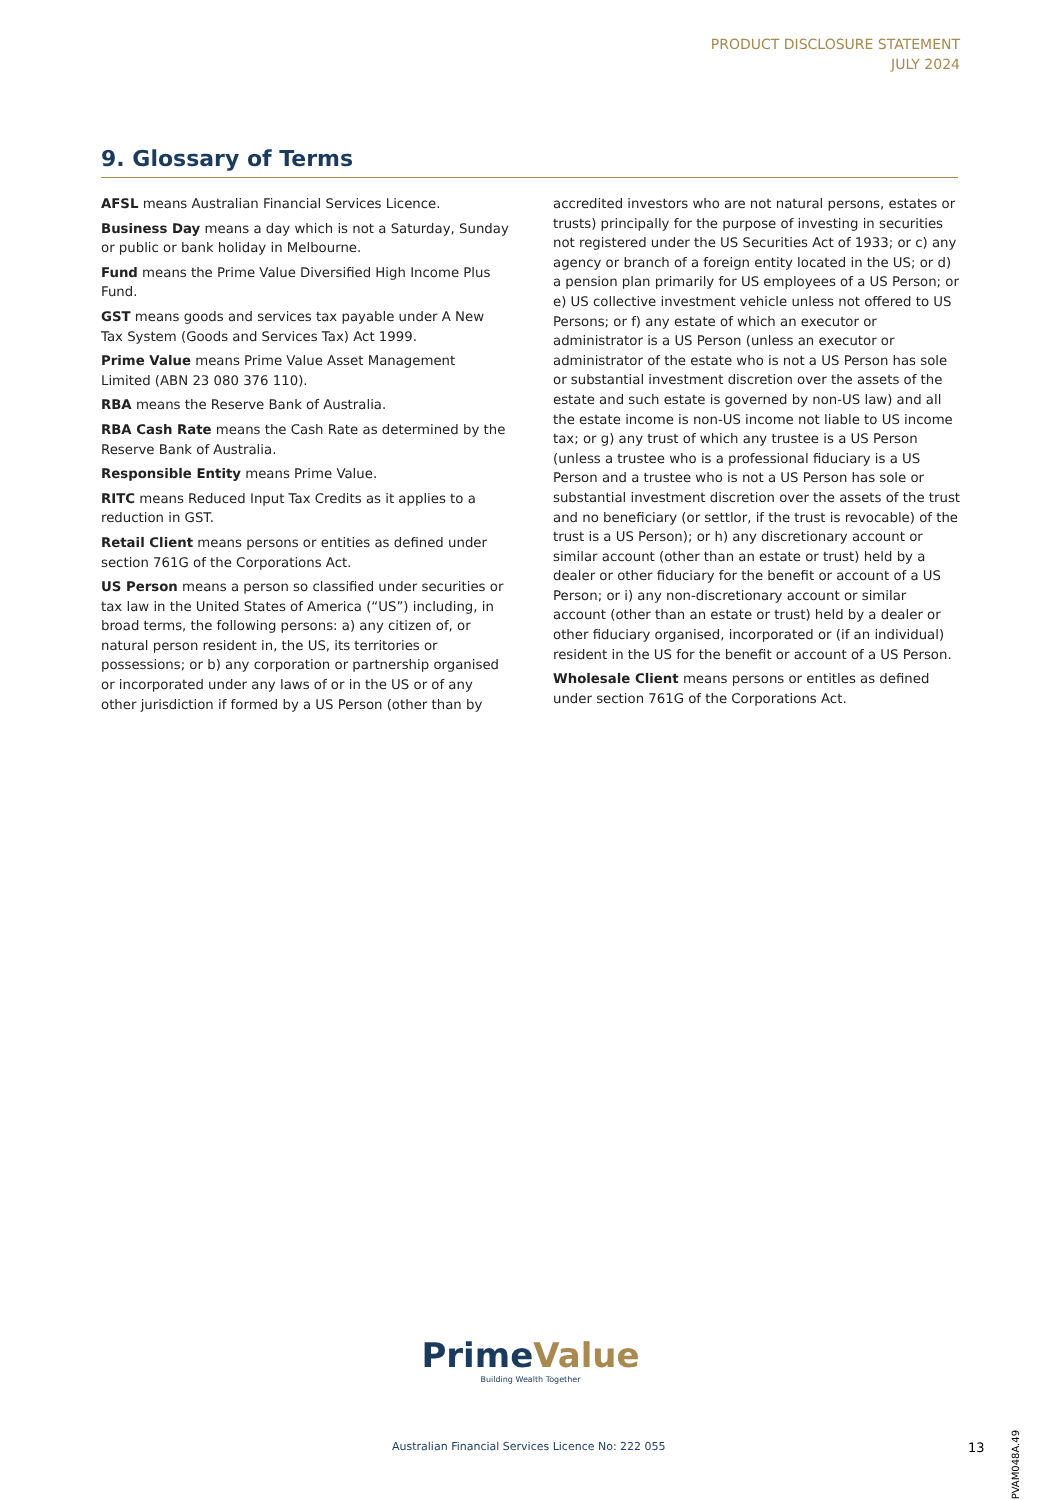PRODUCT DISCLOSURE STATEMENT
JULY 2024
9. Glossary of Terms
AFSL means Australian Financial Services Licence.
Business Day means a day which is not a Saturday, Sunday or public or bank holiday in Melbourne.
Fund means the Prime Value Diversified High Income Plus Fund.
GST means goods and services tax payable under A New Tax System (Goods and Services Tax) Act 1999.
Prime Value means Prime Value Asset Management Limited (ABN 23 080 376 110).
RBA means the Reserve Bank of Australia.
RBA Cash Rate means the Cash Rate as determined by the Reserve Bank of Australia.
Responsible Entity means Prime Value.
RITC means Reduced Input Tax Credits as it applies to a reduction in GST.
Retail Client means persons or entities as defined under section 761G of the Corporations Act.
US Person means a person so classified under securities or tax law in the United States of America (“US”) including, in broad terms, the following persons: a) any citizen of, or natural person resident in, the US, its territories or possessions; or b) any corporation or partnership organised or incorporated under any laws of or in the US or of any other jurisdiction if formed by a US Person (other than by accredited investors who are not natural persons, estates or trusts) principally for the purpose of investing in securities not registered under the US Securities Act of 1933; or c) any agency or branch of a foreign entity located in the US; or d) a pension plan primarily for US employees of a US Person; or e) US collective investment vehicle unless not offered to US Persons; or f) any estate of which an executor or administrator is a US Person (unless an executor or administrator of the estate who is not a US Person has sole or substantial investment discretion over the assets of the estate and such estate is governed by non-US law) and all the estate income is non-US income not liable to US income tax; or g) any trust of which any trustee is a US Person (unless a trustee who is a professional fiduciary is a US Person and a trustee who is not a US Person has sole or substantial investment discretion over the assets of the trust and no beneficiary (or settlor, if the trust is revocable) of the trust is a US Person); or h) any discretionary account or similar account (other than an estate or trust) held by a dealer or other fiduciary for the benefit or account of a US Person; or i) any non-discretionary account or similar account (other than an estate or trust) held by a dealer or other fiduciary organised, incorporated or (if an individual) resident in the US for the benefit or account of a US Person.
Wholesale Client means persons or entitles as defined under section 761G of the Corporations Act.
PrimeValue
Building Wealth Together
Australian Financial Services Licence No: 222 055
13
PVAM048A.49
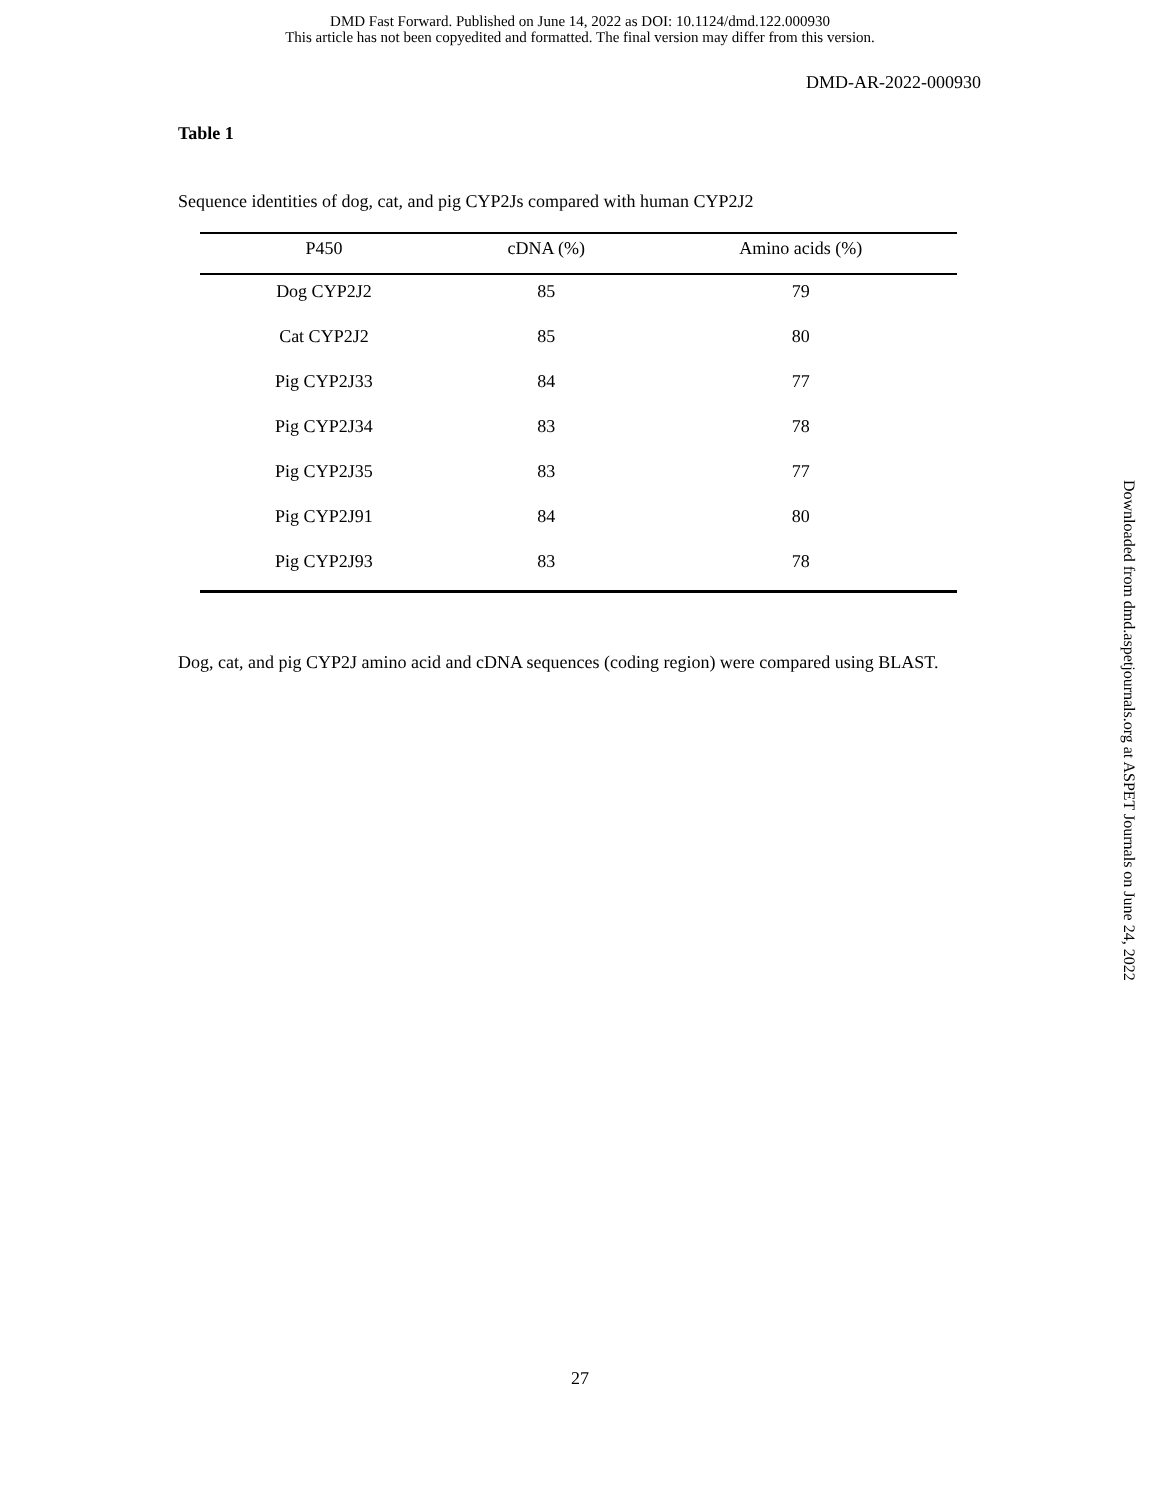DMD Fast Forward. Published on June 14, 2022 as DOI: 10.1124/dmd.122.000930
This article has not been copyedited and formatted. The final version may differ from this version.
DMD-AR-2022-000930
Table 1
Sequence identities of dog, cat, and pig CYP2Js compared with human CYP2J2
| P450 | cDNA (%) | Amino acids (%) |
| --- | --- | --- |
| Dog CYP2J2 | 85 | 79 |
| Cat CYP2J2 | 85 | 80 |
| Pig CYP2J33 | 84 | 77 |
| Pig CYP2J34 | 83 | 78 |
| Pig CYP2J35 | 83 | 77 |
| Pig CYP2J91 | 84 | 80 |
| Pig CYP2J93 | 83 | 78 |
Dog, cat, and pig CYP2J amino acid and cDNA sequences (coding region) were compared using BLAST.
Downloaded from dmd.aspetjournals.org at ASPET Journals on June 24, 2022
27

:::

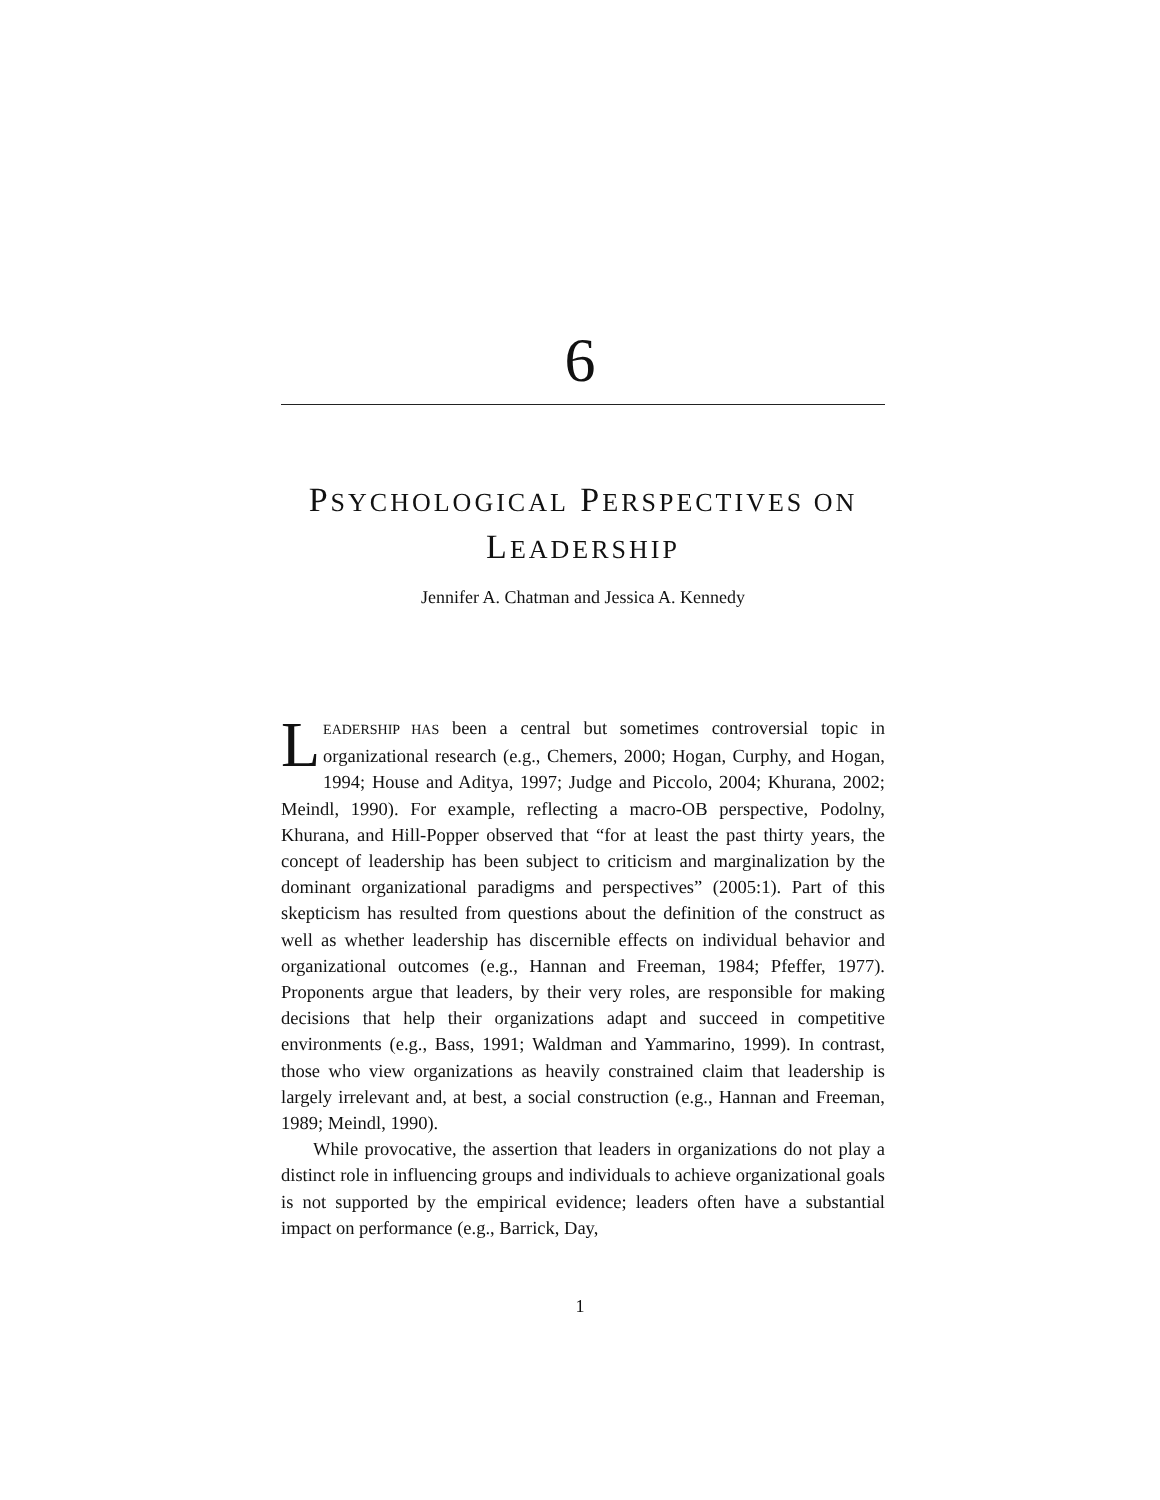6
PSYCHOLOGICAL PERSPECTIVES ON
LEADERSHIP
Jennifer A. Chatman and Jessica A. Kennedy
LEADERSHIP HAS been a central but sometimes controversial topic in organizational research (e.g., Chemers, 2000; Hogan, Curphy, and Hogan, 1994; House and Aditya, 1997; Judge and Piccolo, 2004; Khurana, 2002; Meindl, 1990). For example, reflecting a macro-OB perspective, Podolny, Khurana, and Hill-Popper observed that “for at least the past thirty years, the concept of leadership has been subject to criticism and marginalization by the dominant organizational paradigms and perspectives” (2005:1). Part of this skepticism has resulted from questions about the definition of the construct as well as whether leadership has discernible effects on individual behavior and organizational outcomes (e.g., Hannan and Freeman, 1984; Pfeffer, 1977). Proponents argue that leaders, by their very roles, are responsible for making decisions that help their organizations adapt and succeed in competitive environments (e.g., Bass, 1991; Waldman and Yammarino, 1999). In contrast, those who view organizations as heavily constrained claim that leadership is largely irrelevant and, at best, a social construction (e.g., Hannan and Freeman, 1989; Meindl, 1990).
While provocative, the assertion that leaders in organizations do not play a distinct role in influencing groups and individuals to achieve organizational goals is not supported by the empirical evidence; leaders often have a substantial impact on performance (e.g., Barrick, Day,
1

:::

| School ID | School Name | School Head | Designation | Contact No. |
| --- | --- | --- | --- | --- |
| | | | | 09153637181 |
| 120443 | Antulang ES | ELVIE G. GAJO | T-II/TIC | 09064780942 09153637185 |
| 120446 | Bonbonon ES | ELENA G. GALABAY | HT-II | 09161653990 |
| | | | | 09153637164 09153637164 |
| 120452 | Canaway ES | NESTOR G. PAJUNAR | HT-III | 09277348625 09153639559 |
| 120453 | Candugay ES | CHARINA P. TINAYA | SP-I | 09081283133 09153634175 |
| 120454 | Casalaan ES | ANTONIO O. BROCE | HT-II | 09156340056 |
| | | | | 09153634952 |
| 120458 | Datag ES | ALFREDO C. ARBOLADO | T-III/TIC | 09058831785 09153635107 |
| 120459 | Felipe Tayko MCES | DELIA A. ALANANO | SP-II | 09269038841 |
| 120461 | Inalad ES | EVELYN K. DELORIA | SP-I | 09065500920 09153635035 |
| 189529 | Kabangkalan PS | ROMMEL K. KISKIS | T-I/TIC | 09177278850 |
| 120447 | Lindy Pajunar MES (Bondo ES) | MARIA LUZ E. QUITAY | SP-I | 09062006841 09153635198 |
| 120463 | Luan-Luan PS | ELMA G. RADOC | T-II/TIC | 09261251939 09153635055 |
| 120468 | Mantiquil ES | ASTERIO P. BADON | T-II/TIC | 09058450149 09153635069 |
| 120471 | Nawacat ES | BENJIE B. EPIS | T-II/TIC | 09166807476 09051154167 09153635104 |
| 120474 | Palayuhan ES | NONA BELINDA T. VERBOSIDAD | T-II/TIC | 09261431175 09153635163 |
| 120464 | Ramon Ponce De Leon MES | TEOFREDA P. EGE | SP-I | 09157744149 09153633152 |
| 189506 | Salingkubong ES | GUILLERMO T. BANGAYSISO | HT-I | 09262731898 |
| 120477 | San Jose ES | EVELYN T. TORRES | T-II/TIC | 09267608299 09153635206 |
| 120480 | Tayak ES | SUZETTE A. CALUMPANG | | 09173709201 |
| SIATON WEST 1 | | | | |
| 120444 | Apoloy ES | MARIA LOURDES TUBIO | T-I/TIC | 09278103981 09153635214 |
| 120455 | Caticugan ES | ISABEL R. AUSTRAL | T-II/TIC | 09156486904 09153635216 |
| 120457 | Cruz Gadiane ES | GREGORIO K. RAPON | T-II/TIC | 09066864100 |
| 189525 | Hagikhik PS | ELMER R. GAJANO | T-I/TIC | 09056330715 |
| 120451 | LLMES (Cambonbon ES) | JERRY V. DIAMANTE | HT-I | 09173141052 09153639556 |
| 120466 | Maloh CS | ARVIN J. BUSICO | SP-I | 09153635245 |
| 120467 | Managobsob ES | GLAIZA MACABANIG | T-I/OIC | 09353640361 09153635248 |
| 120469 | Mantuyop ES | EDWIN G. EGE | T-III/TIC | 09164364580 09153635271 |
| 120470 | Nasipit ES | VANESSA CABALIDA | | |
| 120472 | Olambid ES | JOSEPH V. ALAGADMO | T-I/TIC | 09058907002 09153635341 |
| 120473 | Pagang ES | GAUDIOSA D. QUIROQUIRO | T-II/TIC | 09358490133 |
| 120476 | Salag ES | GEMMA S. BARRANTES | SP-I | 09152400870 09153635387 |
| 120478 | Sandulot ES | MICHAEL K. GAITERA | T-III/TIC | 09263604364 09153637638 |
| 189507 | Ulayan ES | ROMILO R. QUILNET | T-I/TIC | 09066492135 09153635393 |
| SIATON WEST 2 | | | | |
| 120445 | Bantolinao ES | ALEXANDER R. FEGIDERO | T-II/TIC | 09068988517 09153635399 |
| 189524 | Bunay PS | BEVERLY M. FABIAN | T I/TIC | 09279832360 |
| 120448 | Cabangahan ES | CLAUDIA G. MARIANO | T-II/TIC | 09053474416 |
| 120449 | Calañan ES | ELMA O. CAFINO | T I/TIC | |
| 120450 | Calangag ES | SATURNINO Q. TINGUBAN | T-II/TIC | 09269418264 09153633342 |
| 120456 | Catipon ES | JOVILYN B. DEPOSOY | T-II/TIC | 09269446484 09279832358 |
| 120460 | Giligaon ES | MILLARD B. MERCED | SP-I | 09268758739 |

:::

- YOUR TASK
Provide the number of lines in the entries that include "EVELYN", and no other text.

- EXERCISE RESULT
2